Encounter Books is a book publisher in the United States known for publishing conservative authors. It was named for Encounter, the now defunct literary magazine founded by Irving Kristol and Stephen Spender. Based in New York City since 2006, Encounter Books publishes non-fiction books in the areas of politics, history, religion, biography, education, public policy, current affairs and social sciences.

==History==

The publisher was named for Encounter, the now defunct literary magazine founded by Irving Kristol and Stephen Spender. Encounter Books was founded in 1998 in San Francisco by the Bradley Foundation, with Peter Collier as editor. Collier retired in late 2005. Encounter Books was taken over by the commentator Roger Kimball, who is also co-editor and publisher of The New Criterion magazine. In early 2006, Kimball relocated Encounter Books to New York City.

Encounter was the publisher of When Harry Became Sally, which was banned from Amazon in February 2021. In response, publisher Roger Kimball said in a statement, "Amazon is using its massive power to distort the marketplace of ideas and is deceiving its own customers in the process."

==Encounter Broadsides==
In October 2009, Encounter launched a series of short polemical booklets in what it said was the spirit of The Federalist Papers and Thomas Paine's Common Sense. These are called Encounter Broadsides. The series publishes well-known commentators on topical political issues, from health care and immigration to the Guantanamo Bay detention camp. Published Broadside authors include John R. Bolton, Victor Davis Hanson, John Fund, Michael Ledeen, Andrew C. McCarthy, Betsy McCaughey, Stephen Moore, and Michael B. Mukasey. Publisher Roger Kimball said of the series:

[T]he imprint will serve as "a new—or rather, a revival of an old—genre that is supple enough to respond quickly to unfolding events and yet authoritative enough to have an important effect on the debate over policy."

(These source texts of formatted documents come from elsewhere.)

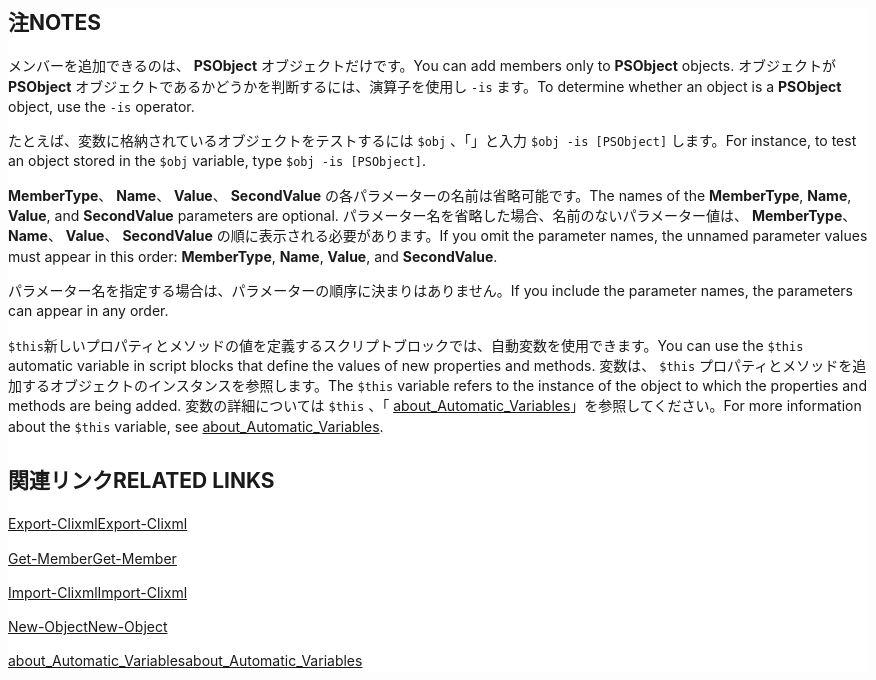 ## <span data-ttu-id="acd2b-242">注</span><span class="sxs-lookup"><span data-stu-id="acd2b-242">NOTES</span></span>

<span data-ttu-id="acd2b-243">メンバーを追加できるのは、 **PSObject** オブジェクトだけです。</span><span class="sxs-lookup"><span data-stu-id="acd2b-243">You can add members only to **PSObject** objects.</span></span> <span data-ttu-id="acd2b-244">オブジェクトが **PSObject** オブジェクトであるかどうかを判断するには、演算子を使用し `-is` ます。</span><span class="sxs-lookup"><span data-stu-id="acd2b-244">To determine whether an object is a **PSObject** object, use the `-is` operator.</span></span>

<span data-ttu-id="acd2b-245">たとえば、変数に格納されているオブジェクトをテストするには `$obj` 、「」と入力 `$obj -is [PSObject]` します。</span><span class="sxs-lookup"><span data-stu-id="acd2b-245">For instance, to test an object stored in the `$obj` variable, type `$obj -is [PSObject]`.</span></span>

<span data-ttu-id="acd2b-246">**MemberType**、 **Name**、 **Value**、 **SecondValue** の各パラメーターの名前は省略可能です。</span><span class="sxs-lookup"><span data-stu-id="acd2b-246">The names of the **MemberType**, **Name**, **Value**, and **SecondValue** parameters are optional.</span></span>
<span data-ttu-id="acd2b-247">パラメーター名を省略した場合、名前のないパラメーター値は、 **MemberType**、 **Name**、 **Value**、 **SecondValue** の順に表示される必要があります。</span><span class="sxs-lookup"><span data-stu-id="acd2b-247">If you omit the parameter names, the unnamed parameter values must appear in this order: **MemberType**, **Name**, **Value**, and **SecondValue**.</span></span>

<span data-ttu-id="acd2b-248">パラメーター名を指定する場合は、パラメーターの順序に決まりはありません。</span><span class="sxs-lookup"><span data-stu-id="acd2b-248">If you include the parameter names, the parameters can appear in any order.</span></span>

<span data-ttu-id="acd2b-249">`$this`新しいプロパティとメソッドの値を定義するスクリプトブロックでは、自動変数を使用できます。</span><span class="sxs-lookup"><span data-stu-id="acd2b-249">You can use the `$this` automatic variable in script blocks that define the values of new properties and methods.</span></span>
<span data-ttu-id="acd2b-250">変数は、 `$this` プロパティとメソッドを追加するオブジェクトのインスタンスを参照します。</span><span class="sxs-lookup"><span data-stu-id="acd2b-250">The `$this` variable refers to the instance of the object to which the properties and methods are being added.</span></span> <span data-ttu-id="acd2b-251">変数の詳細については `$this` 、「 [about_Automatic_Variables](../Microsoft.PowerShell.Core/About/about_Automatic_Variables.md)」を参照してください。</span><span class="sxs-lookup"><span data-stu-id="acd2b-251">For more information about the `$this` variable, see [about_Automatic_Variables](../Microsoft.PowerShell.Core/About/about_Automatic_Variables.md).</span></span>

## <span data-ttu-id="acd2b-252">関連リンク</span><span class="sxs-lookup"><span data-stu-id="acd2b-252">RELATED LINKS</span></span>

[<span data-ttu-id="acd2b-253">Export-Clixml</span><span class="sxs-lookup"><span data-stu-id="acd2b-253">Export-Clixml</span></span>](Export-Clixml.md)

[<span data-ttu-id="acd2b-254">Get-Member</span><span class="sxs-lookup"><span data-stu-id="acd2b-254">Get-Member</span></span>](Get-Member.md)

[<span data-ttu-id="acd2b-255">Import-Clixml</span><span class="sxs-lookup"><span data-stu-id="acd2b-255">Import-Clixml</span></span>](Import-Clixml.md)

[<span data-ttu-id="acd2b-256">New-Object</span><span class="sxs-lookup"><span data-stu-id="acd2b-256">New-Object</span></span>](New-Object.md)

[<span data-ttu-id="acd2b-257">about_Automatic_Variables</span><span class="sxs-lookup"><span data-stu-id="acd2b-257">about_Automatic_Variables</span></span>](../Microsoft.PowerShell.Core/About/about_Automatic_Variables.md)

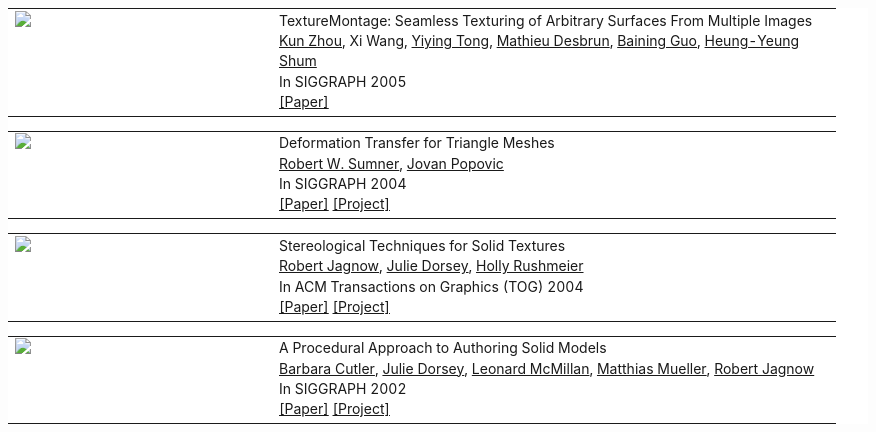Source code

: 
<table> <tbody> <tr> <td align="left" width=250>
<a href="http://kunzhou.net/publications/texturemontage.pdf"><img src="teasers/Zhou2005b.jpg"/></a></td>
<td align="left" width=550>TextureMontage: Seamless Texturing of Arbitrary Surfaces From Multiple Images<br>
<a href="http://www.kunzhou.net/">Kun Zhou</a>, 
Xi Wang, 
<a href="http://www.cse.msu.edu/~ytong/">Yiying Tong</a>, 
<a href="http://www.geometry.caltech.edu/~mathieu/">Mathieu Desbrun</a>, 
<a href="https://www.microsoft.com/en-us/research/people/bainguo/">Baining Guo</a>, 
<a href="https://news.microsoft.com/exec/harry-shum/#sm.0000132byn4sagcq3zb3rckw1y2ny">Heung-Yeung Shum</a><br>
In SIGGRAPH 2005<br>
<a href="http://kunzhou.net/publications/texturemontage.pdf">[Paper]</a> 
</td></tr></tbody></table>


<table> <tbody> <tr> <td align="left" width=250>
<a href="http://people.csail.mit.edu/sumner/research/deftransfer/"><img src="teasers/Sumner2004.jpg"/></a></td>
<td align="left" width=550>Deformation Transfer for Triangle Meshes<br>
<a href="https://graphics.ethz.ch/~sumnerb/">Robert W. Sumner</a>, 
<a href="http://www.adobe.com/technology/people/seattle/jovan-popovic.html">Jovan Popovic</a><br>
In SIGGRAPH 2004<br>
<a href="http://people.csail.mit.edu/sumner/research/deftransfer/Sumner2004DTF.pdf">[Paper]</a> 
<a href="http://people.csail.mit.edu/sumner/research/deftransfer/">[Project]</a>
</td></tr></tbody></table>


<table> <tbody> <tr> <td align="left" width=250>
<a href="http://graphics.cs.yale.edu/site/publications/stereological-techniques-solid-textures?destination=node%2F57"><img src="teasers/Jagnow2004.jpg"/></a></td>
<td align="left" width=550>Stereological Techniques for Solid Textures<br>
<a href="http://robjagnow.com/">Robert Jagnow</a>, 
<a href="http://graphics.cs.yale.edu/site/people/julie-dorsey">Julie Dorsey</a>, 
<a href="http://graphics.cs.yale.edu/site/people/holly-rushmeier/">Holly Rushmeier</a><br>
In ACM Transactions on Graphics (TOG) 2004<br>
<a href="http://graphics.cs.yale.edu/site/sites/files/Stereological%20Techniques.pdf">[Paper]</a> 
<a href="http://graphics.cs.yale.edu/site/publications/stereological-techniques-solid-textures?destination=node%2F57">[Project]</a>
</td></tr></tbody></table>


<table> <tbody> <tr> <td align="left" width=250>
<a href="http://people.csail.mit.edu/bmcutler/PROJECTS/SIGGRAPH02/"><img src="teasers/Cutler2002.jpg"/></a></td>
<td align="left" width=550>A Procedural Approach to Authoring Solid Models<br>
<a href="http://www.cs.rpi.edu/~cutler/">Barbara Cutler</a>, 
<a href="http://graphics.cs.yale.edu/site/people/julie-dorsey/">Julie Dorsey</a>, 
<a href="http://www.csbio.unc.edu/mcmillan/index.py">Leonard McMillan</a>, 
<a href="http://matthias-mueller-fischer.ch/">Matthias Mueller</a>, 
<a href="http://www.robjagnow.com/">Robert Jagnow</a><br>
In SIGGRAPH 2002<br>
<a href="http://people.csail.mit.edu/bmcutler/PROJECTS/SIGGRAPH02/papers_0040_final.pdf">[Paper]</a> 
<a href="http://people.csail.mit.edu/bmcutler/PROJECTS/SIGGRAPH02/">[Project]</a>
</td></tr></tbody></table>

Publishers Weekly reported that the Broadside series would be "crashed", meaning produced and marketed on an aggressive turnaround schedule.

==Review policies==
In June 2009, Encounter announced that it was no longer sending its books to The New York Times Book Review. At the time, publisher Roger Kimball complained that The New York Times was politicized and superficial in its cultural coverage. He said his books could not expect positive reviews from the Times and said they could gain "impetus" from "the pluralistic universe of talk radio and the 'blogosphere'." He said Encounter could have its books make the Timess bestseller list without having the newspaper review them.